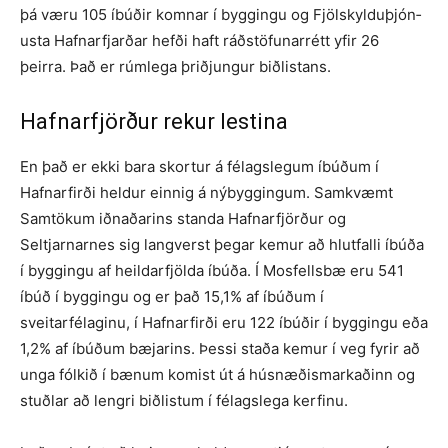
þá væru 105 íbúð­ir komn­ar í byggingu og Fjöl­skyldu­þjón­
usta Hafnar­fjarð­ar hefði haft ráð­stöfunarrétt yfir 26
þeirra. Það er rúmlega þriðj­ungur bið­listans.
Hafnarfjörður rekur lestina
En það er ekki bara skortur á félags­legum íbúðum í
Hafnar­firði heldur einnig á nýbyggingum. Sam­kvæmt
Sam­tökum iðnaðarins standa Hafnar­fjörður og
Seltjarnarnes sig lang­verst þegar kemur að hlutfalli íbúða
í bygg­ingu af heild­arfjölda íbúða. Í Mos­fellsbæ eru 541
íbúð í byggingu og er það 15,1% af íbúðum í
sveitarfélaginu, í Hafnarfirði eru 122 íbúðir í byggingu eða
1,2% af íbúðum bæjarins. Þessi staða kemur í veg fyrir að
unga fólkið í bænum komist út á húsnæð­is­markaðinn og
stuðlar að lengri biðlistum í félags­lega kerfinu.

────────────────

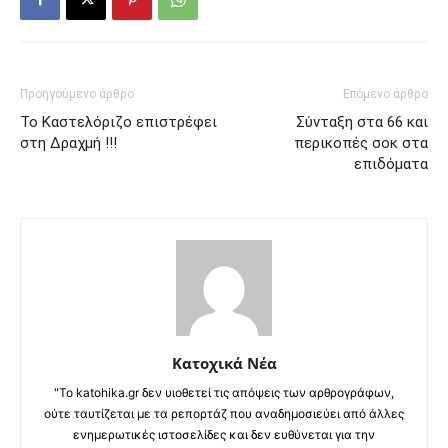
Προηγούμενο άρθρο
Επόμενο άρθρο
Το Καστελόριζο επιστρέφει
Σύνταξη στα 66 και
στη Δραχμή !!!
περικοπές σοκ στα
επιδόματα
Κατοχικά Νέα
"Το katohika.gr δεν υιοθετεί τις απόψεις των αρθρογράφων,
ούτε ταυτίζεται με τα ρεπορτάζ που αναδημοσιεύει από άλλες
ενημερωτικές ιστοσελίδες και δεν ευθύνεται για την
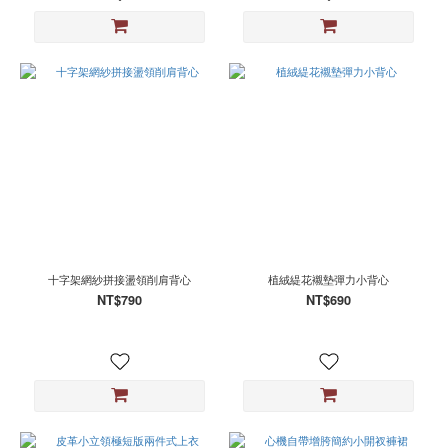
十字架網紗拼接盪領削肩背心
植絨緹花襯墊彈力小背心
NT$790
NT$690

────────────────

* **WHAT TO DO**
Every line above that holds the word "kemur" needs to be copied.

* **RESULT OF THE EXERCISE**
Seltjarnarnes sig lang­verst þegar kemur að hlutfalli íbúða
1,2% af íbúðum bæjarins. Þessi staða kemur í veg fyrir að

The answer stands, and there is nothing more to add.